Timeless Gingham Sundress
Posted in Projects on Sunday the 16th June 2019 by Vicki Ormerod
One of my main goals in sewing my own wardrobe is to create timeless garments with little nods to vintage style. Gingham is the perfect print for incorporating vintage inspiration into modern garments.
When I saw this yarn-dyed Gingham Chambray Fabric
, I knew I needed it in my wardrobe. I spent a long time indecisively rifling through my pattern stash before deciding on Vogue 9182
. Since I was going for that classic, timeless look, I swapped out the full circle skirt for the A-line panelled skirt from Vogue 9328. I’m so happy with the result! The midi A-line skirt combined with the scooped button front give the dress a very vintage vibe without pigeonholing it into one specific decade or style.
A Perfect Match
The gingham chambray was spot on for this project. The cotton has the right weight and malleability for the fitted princess seams. It also has a good ratio of structure and drape, which both holds the A-line of the skirt while maintaining some swish.
Because the fabric is yarn-dyed rather than printed, the color saturation is really great. (I’ve got to get my hands on some more colors!) It also means the design runs on both sides, so I’d recommend marking the inside and outside.
Like many classic ginghams, this fabric tends to crinkle a bit like a seersucker. I love this effect on the finished garment, just be sure to give the fabric a good press before cutting and sewing. It was really easy to sew with, and the print and texture are so nice! Plus it’s available in 11 colours!
The Stitchy Details
Overall, this dress was a really simple sew but since my dress was a mash up of two patterns, I did have to make some modifications. Before cutting into my fabric, I altered the skirt panels to match up with the princess seams. This was really easy to do and took me about an hour. I traced the skirt panels and then added or removed width from the sides so that they measured the same as the bodice pieces at the waistline seam allowance. I also drafted a simple facing piece for button placket on the skirt.
I ran into a little trouble when I took in the straps at the shoulder seams. They’re a little thin and sewn from the inside of the lining. While the straps are the proper length, they still slide down a bit due to the low scoop at the back and front of the dress. If I were to make it again, I’d either build up the back or sew a little spaghetti strap tie at the the base of the neck to better keep everything in place.
Lastly, I altered the button spacing because I used 15mm buttons instead of 22mm buttons. I used my Simflex Spacing Tool
which made it really easy. Only after I’d made and cut my buttonholes did I realize that I made the holes on the wrong side! I feel so silly! It’s totally wearable but I have to really think about buttoning when I put it on. I also added four snaps between the bodice buttons to ward off any gaping.

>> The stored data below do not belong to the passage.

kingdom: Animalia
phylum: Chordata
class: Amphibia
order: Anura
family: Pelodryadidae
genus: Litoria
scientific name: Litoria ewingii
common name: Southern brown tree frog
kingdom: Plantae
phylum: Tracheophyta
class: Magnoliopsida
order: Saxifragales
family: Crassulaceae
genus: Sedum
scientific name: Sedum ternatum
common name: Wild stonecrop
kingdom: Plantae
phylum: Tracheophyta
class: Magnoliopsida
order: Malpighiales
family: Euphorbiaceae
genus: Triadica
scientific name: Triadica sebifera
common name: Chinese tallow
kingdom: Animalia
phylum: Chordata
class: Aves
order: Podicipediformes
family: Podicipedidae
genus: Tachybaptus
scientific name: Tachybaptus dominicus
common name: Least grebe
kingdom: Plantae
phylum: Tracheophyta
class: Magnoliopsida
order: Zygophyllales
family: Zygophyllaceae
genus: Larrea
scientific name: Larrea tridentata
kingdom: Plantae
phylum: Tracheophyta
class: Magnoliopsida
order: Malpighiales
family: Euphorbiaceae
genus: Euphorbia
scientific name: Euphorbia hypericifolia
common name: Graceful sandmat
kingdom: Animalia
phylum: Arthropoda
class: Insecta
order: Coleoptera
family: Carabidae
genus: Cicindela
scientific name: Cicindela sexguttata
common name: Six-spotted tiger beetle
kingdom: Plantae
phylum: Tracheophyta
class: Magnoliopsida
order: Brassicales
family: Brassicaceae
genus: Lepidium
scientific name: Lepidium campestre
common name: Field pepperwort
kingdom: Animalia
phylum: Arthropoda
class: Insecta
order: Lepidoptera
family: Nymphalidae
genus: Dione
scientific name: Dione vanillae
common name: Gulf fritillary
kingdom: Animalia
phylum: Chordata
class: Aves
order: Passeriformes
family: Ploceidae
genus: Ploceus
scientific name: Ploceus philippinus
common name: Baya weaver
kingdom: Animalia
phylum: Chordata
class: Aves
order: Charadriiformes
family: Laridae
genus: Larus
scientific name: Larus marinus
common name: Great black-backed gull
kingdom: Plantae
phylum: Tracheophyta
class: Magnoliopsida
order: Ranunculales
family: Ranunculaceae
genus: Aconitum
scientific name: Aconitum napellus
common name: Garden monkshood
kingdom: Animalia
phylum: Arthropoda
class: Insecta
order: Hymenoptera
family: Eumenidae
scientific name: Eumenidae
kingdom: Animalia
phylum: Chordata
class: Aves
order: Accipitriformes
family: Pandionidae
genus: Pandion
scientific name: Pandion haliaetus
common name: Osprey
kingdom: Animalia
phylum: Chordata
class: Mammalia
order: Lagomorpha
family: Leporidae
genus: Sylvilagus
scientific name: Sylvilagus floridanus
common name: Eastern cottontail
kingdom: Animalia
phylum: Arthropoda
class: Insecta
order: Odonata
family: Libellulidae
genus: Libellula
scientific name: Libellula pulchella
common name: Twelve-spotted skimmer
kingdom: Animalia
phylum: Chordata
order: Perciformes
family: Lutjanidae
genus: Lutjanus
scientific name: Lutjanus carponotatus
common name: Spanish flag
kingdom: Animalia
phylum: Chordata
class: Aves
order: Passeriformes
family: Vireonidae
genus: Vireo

I love how this dress turned out. I especially like how it’s not too fitted, but still nips in at the waist. Perfect for warmer weather! I’m so excited to wear it all summer long! I just need my big straw hat, some lipstick and a tasty cocktail!
The Make Breakdown
Pattern: Bodice V9182 + Skirt V9328
Fabric and Notions: 2.75 Meters Black Gingham Chambray, 12 fifteen millimeter buttons
Difficulty: Advanced Beginner
Duration: A weekend, if you’re slow like me!
Design Modifications: Blended two patterns, graded skirt seams so panels match princess seams, changed button size and spacing.
Fit Alterations: Removed 3 centimeters at top of side seam, removed 3 centimeters from shoulder seam.
Future Plans: Yes! Next time, I’ll address the sliding straps issue and put the buttons on the correct side!
Thanks for reading and happy sewing!